Zhicheng Dou

窦志成

Zhicheng Dou is a professor at School of Information, Renmin University of China since September 2014. He received his Ph.D. and B.S. degrees in computer science and technology from the Nankai University in 2008 and 2003, respectively. After getting his Ph.D. degree, he worked at Microsoft Research as a researcher for more than six years (from July 2008 to September 2014). His research interests include Information Retrieval, Search Engine, Web Data Mining, and Big Data Analysis. Zhicheng Dou is not a pure research guy - besides writing papers, he also enjoys writing codes to convert cool ideas into real systems.

窦志成博士于2003年和2008年分别获得南开大学计算机学士和博士学位,2008年博士毕业后就职于微软亚洲研究院,任研究员。 2014年9月份加入中国人民大学,任特别研究员。主要研究兴趣为信息检索、互联网搜索、数据挖掘,大数据等。 目前已在国际知名会议和学术期刊上(如SIGIR、WWW、CIKM、WSDM、EMNLP及IEEE TKDE等)发表论文20余篇。 他于2013年获得国际信息检索大会(SIGIR2013)最佳论文提名奖,2012年获得亚洲信息检索大会(AIRS 2012)最佳论文奖。 担任过多个国际学术会议(如SIGIR、WWW、KDD、WSDM、CIKM)的程序委员会成员。 是日本国立情报学研究所(NII)信息检索评测会议(NTCIR)Intent-2任务和IMINE任务的组织者之一。 目前是亚洲信息检索协会筹划指导委员会(AIRS Steering Committee)成员、美国ACM学会、IEEE会员,中国计算机学会会员,中国计算机学会大数据专家委员会通讯委员、中文信息学会信息检索专委会通讯委员、中文信息学会信息检索专委会学术工作组成员、中国中文信息学会青年工作委员会委员、中国人工智能学会智能服务专委会委员。

除研究工作外,窦志成博士乐于将研究想法实现成可运行的系统。 在亚洲研究院任职期间,他参与了多个项目的开发, 如WebStudioProjectQ、 和 WebSensor等。 他拥有多项专利,参与研发的多项技术已经成功转化到微软产品中(如必应搜索Bing和Office)。 窦志成博士还设计并开发了“时事探针”系统,在网络大数据感知和实时多维分析等技术上具有国际领先性。

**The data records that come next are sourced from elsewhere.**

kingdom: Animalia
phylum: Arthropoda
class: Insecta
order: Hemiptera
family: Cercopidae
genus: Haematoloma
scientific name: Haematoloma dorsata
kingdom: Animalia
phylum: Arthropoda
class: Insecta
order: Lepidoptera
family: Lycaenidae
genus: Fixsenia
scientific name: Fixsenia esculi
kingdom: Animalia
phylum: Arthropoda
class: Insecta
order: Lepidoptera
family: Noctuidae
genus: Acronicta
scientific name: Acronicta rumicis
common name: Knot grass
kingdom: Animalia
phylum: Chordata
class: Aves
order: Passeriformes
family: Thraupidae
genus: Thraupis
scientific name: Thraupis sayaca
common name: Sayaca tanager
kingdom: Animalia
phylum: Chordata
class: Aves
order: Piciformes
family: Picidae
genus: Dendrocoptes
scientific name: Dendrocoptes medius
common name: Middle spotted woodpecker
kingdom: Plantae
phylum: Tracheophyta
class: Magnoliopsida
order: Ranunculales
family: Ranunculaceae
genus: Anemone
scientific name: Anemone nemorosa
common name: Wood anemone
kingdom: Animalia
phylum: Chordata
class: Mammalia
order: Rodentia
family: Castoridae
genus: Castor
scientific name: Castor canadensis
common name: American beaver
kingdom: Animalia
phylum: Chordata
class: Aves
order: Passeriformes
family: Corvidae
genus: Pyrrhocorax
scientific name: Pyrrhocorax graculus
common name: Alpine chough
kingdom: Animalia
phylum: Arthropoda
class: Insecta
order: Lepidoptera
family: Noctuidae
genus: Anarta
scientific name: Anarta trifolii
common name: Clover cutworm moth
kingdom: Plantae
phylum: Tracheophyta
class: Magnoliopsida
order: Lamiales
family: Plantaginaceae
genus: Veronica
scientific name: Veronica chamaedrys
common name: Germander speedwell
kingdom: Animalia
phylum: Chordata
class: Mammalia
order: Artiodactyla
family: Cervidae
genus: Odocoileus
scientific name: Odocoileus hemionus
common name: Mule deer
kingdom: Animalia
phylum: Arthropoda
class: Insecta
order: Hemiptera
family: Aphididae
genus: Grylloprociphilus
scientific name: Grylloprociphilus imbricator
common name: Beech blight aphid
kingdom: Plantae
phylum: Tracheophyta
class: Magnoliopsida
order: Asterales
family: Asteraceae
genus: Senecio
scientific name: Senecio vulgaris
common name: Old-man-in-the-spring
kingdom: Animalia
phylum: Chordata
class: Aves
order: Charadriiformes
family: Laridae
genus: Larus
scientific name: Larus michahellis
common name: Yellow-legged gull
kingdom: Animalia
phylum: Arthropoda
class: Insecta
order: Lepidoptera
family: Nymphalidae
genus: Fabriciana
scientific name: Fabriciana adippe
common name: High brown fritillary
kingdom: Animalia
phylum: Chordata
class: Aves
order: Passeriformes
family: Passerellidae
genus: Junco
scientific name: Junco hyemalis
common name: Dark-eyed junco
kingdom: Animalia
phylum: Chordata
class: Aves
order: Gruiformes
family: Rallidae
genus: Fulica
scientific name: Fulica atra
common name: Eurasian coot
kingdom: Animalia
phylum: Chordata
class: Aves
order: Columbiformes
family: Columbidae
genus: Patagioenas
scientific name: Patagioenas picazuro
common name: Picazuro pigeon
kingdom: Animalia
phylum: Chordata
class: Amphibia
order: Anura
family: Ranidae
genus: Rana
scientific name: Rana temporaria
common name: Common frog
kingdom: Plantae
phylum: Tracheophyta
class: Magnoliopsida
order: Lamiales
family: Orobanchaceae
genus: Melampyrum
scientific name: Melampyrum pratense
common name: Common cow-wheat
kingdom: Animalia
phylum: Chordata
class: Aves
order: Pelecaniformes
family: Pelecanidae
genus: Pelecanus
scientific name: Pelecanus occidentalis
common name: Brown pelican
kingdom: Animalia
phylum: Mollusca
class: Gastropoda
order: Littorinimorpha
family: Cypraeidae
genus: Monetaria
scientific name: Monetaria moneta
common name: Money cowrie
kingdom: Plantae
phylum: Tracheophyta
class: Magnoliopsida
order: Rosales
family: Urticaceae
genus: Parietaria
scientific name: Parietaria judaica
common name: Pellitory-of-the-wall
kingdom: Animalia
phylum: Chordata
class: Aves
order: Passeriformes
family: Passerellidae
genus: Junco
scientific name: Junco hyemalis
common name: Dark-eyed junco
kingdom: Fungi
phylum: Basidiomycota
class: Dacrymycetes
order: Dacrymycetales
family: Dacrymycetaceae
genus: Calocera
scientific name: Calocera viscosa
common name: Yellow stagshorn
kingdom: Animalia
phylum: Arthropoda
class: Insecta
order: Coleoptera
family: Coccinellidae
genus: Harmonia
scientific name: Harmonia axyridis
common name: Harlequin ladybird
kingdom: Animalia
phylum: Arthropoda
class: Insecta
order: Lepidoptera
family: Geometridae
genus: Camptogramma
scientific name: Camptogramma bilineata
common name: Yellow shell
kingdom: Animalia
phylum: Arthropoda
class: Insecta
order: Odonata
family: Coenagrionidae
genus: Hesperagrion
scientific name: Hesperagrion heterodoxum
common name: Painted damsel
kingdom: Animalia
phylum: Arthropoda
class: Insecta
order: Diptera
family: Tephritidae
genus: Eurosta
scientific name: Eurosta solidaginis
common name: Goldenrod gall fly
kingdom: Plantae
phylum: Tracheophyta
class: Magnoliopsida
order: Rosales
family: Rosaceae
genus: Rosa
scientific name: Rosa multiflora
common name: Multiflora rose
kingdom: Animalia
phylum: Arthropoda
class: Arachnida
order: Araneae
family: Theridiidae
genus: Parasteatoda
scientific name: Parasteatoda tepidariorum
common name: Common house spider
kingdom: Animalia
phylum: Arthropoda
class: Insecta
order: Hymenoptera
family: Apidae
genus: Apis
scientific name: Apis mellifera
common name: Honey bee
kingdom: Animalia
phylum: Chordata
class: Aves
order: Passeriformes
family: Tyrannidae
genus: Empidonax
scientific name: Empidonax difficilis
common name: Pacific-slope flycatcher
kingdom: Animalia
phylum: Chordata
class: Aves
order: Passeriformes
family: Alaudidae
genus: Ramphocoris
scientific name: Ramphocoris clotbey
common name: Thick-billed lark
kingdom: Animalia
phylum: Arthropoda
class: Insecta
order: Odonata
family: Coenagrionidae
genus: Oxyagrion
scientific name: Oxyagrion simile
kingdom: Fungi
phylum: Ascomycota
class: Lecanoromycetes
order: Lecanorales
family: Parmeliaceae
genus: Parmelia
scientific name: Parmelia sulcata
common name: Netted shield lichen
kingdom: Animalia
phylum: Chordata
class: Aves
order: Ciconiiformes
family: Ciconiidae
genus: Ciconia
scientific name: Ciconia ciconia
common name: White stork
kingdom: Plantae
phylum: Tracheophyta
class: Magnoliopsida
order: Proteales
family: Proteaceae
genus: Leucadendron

Information Retrieval Web Search Data Mining Big Data
信息检索 互联网搜索 数据挖掘 大数据

Recent Publications

  • Xiaojie Wang, Zhicheng Dou, Tetsuya Sakai, and Ji-Rong Wen. Evaluating Search Result Diversity using Intent Hierarchies. In Proceedings of SIGIR, 2016.
  • Zhicheng Dou, Zhengbao Jiang, Sha Hu, Ji-Rong Wen, Ruihua Song: Automatically Mining Facets for Queries from Their Search Results. IEEE Trans. Knowl. Data Eng. (TKDE) 28(2):385-397 (2016)
  • Sha Hu, Zhicheng Dou, Xiaojie Wang, Tetsuya Sakai, and Ji-Rong Wen. 2015. Search Result Diversification Based on Hierarchical Intents. In Proceedings of the 24th ACM International on Conference on Information and Knowledge Management (CIKM '15). ACM, New York, NY, USA, 63-72.

News

  • AIRS 2016: The Twelfth AIRS (AIRS 2016) will be hosted by the Chinese Information Processing Society of China and co-organized by Tsinghua University and Renmin University of China. I serve as the general co-chair.
  • Datasets for Hierachical Search Result Diversification and Evaluation was released: Diversification , Evaluation

Search Result Diversification

Studies show that the vast majority of queries to search engines are short and vague in specifying a user’s intent. Different users may have completely different information needs and goals when using precisely the same query. For example, User A is finding information about Apply Company by issuing a query "apple,", while User B is finding information related to fruit apple using the same query. When such a query is issued, search engines will return a list of documents that mix different topics. It takes time for a user to choose which information he/she wants. Search Result Diversification is an effective way to solve this problem. It provides a list of results that cover as many aspects as possible, so that most users can be satisfied by the top results.

Query Facet/Dimension Mining

We address the problem of finding multiple groups of words or phrases that explain the underlying query facets, which we refer to as query dimensions/facets. We assume that the important aspects of a query are usually presented and repeated in the query’s top retrieved documents in the style of lists, and query facets can be mined out by aggregating these significant lists.